Since his temporary withdrawal from The Clipse, Pusha T has hustled hard to build his solo career over the last few years. Most recently we’ve seen him become full integrated into the G.O.O.D. Music family, helping propel tracks like “I Don’t Like (Remix)” and “Mercy”, into nightclub bottle-selling anthems, raising his profile in a heavily competitive rap circuit that also includes MMG and Young Money. With Wrath Of Caine, he gives us a glimpse of what to expect from his official G.O.O.D. Music solo debut, My Name Is My Name, due this year.

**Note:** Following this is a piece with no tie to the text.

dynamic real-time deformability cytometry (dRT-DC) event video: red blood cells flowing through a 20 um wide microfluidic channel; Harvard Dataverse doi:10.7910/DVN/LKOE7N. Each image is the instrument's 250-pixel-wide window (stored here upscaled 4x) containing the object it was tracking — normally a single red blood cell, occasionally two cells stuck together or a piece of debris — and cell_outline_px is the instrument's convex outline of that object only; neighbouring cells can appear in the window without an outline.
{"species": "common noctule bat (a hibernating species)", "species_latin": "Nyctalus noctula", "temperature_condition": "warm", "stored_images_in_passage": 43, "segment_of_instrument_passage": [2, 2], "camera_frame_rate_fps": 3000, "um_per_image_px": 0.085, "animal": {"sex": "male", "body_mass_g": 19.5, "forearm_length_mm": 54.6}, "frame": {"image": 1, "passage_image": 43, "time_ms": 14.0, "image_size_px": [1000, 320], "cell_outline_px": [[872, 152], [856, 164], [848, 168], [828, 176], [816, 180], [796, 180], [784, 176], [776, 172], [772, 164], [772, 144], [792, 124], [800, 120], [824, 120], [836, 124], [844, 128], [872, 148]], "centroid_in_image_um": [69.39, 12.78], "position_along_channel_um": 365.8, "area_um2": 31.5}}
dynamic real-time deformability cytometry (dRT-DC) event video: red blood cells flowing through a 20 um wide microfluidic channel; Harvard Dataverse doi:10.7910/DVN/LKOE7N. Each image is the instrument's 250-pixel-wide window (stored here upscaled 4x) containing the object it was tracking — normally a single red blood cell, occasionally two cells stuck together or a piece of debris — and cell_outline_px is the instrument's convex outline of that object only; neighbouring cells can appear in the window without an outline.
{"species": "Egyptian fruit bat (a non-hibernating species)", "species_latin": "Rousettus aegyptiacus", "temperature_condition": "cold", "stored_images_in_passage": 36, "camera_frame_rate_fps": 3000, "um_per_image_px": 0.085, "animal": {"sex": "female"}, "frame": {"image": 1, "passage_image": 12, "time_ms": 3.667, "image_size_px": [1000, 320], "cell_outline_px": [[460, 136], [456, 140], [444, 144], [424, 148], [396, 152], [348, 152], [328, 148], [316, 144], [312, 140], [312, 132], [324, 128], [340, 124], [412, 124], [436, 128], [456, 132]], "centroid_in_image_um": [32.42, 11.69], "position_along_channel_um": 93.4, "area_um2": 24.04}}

The title is obviously a biblical reference, a theme that has run through the course of his career on both of Clipse’s Lord Willin’ and Hell Hath No Fury, as well as his Fear Of God mixtape series. Older heads will also recognize this as an homage to Big Daddy Kane’s 1989 track, “The Wrath Of Kane”.

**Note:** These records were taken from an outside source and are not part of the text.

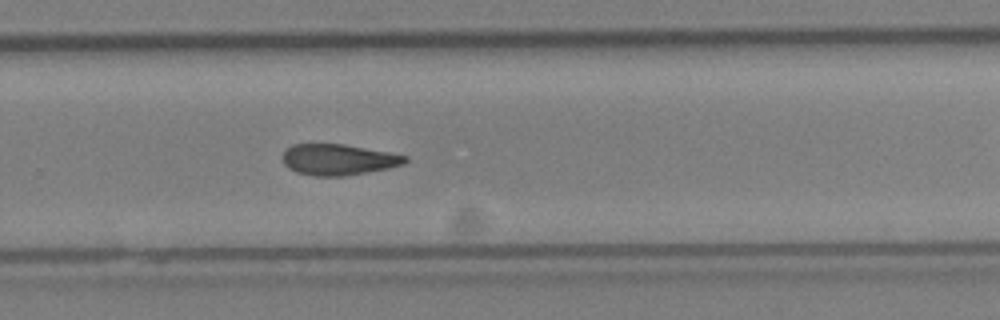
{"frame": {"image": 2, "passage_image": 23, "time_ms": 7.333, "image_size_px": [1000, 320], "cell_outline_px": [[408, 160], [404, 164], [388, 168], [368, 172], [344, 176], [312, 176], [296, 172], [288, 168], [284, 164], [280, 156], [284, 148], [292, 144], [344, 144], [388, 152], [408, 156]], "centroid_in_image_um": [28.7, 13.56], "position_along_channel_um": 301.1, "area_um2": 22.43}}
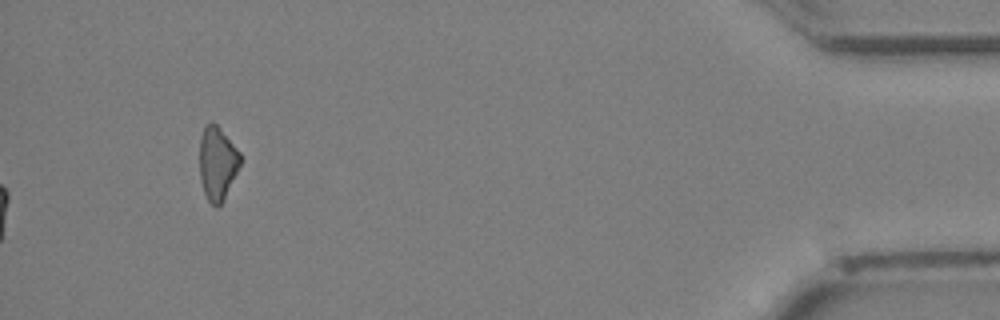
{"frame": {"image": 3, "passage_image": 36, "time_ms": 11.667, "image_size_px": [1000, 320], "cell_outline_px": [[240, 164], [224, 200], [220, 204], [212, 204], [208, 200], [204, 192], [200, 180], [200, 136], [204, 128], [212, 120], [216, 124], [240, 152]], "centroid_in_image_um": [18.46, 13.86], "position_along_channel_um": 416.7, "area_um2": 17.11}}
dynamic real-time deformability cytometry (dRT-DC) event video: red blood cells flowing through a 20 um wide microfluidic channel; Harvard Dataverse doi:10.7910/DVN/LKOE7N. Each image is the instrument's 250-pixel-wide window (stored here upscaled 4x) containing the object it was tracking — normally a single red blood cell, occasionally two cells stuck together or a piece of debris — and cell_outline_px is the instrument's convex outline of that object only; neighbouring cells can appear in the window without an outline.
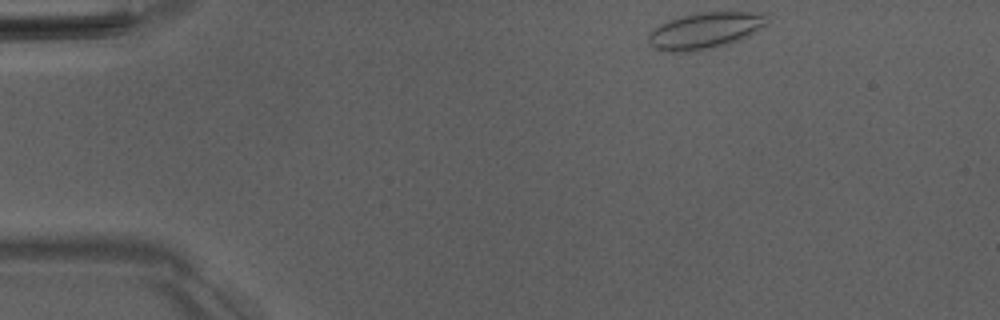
{"species": "Egyptian fruit bat (a non-hibernating species)", "species_latin": "Rousettus aegyptiacus", "temperature_condition": "room temperature", "stored_images_in_passage": 28, "camera_frame_rate_fps": 3000, "um_per_image_px": 0.085, "animal": {"sex": "male"}, "frame": {"image": 1, "passage_image": 1, "time_ms": 0.0, "image_size_px": [1000, 320], "cell_outline_px": [[768, 20], [764, 24], [748, 36], [740, 40], [728, 44], [696, 52], [672, 52], [656, 48], [648, 44], [648, 32], [660, 24], [680, 16], [700, 12], [768, 12]], "centroid_in_image_um": [59.92, 2.6], "position_along_channel_um": 25.1, "area_um2": 25.26}}
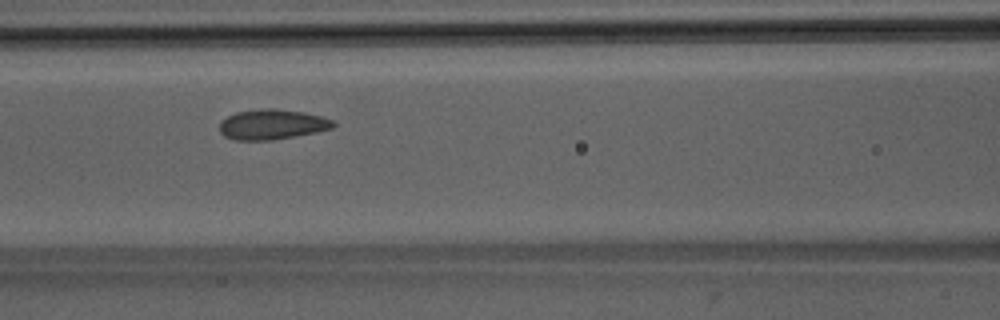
{"frame": {"image": 2, "passage_image": 16, "time_ms": 5.0, "image_size_px": [1000, 320], "cell_outline_px": [[336, 124], [332, 128], [316, 132], [296, 136], [272, 140], [236, 140], [224, 136], [220, 132], [220, 120], [236, 112], [260, 108], [276, 108], [304, 112], [320, 116], [332, 120]], "centroid_in_image_um": [23.11, 10.57], "position_along_channel_um": 143.5, "area_um2": 20.06}}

As Kane penned the blueprint for flossy, rich guy rap in the late 80′s, Pusha T carries on tradition with his own brand of music built around chasing the American dream, yet by more illicit means. At times, he completely nails it, like on the sinister “Millions”, which find him and Rick Ross going to Edgar Allen Poe lengths to hide weapons and drug money. “Revolution” also stands out, as Pusha rides a Neptunes-replayed jazz loop, while “Road Runner” details his years hustling, knocking it out of the park with a Harry Fraud beat, plus a hook from Troy Ave.

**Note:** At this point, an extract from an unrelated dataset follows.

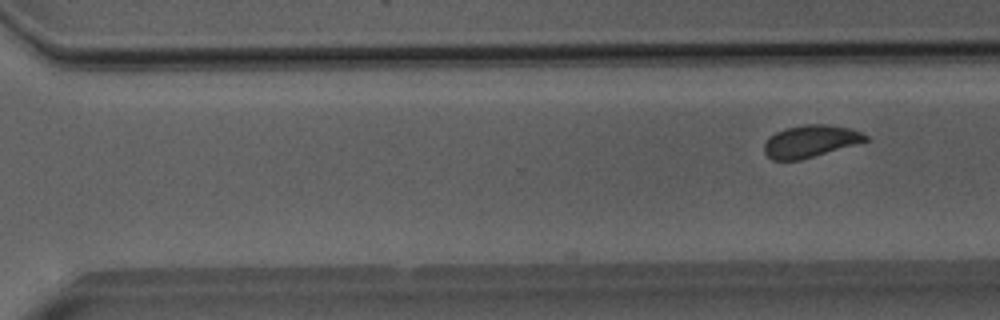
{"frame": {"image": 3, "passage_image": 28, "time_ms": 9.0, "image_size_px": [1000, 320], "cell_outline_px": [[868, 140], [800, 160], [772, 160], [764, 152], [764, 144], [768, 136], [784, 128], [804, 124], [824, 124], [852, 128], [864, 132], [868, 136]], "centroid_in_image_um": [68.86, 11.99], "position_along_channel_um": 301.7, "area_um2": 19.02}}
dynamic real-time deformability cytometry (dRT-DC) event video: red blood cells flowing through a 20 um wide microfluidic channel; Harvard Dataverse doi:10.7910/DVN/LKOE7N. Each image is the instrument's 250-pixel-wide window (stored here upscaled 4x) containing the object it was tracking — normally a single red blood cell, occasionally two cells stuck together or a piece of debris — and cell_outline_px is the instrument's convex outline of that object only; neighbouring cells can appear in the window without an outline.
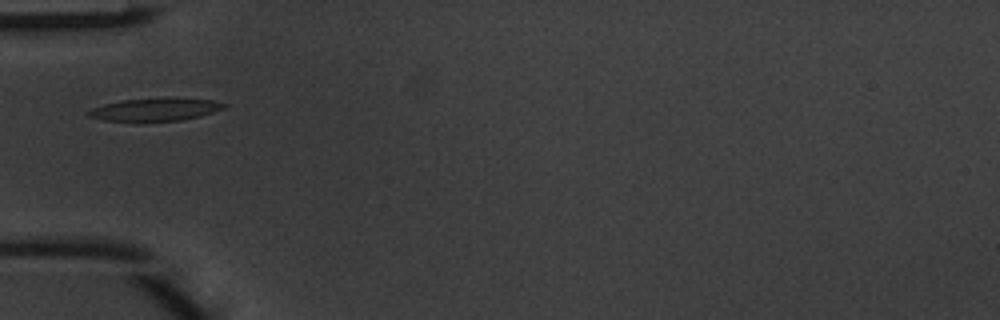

Yet the hooks both help and hinder this record. The French Montana helmed “Don’t Matter” hook grates on the ears, as he lazily croons each verse, while the Kevin Gates love rap sillily promises “I just might trust with my drugs / trust you with my money.” Yet the dancehall inspired hook of “Blocka” is kinda cool, so it ain’t all bad.
Relying heavily on his tales of the trap, Pusha T rarely steps outside the box, and he doesn’t have his brother to play the angel on his shoulder, this time around. On the album’s closing track, “I Am Forgiven”, he attempts to make peace with God for his wrongdoings, but admits that’s only so he can do them again. We’re not sure how sincere he really is.
While this brand of fantasy drug-dealer rap from guys like Pusha and Rick Ross is entertaining to listen to, T needs to show us something we haven’t heard from him before on his forthcoming LP, My Name Is My Name. While he reminds us that this is just an appetizer to the main course, in that respect, it’s more-or-less satisfying.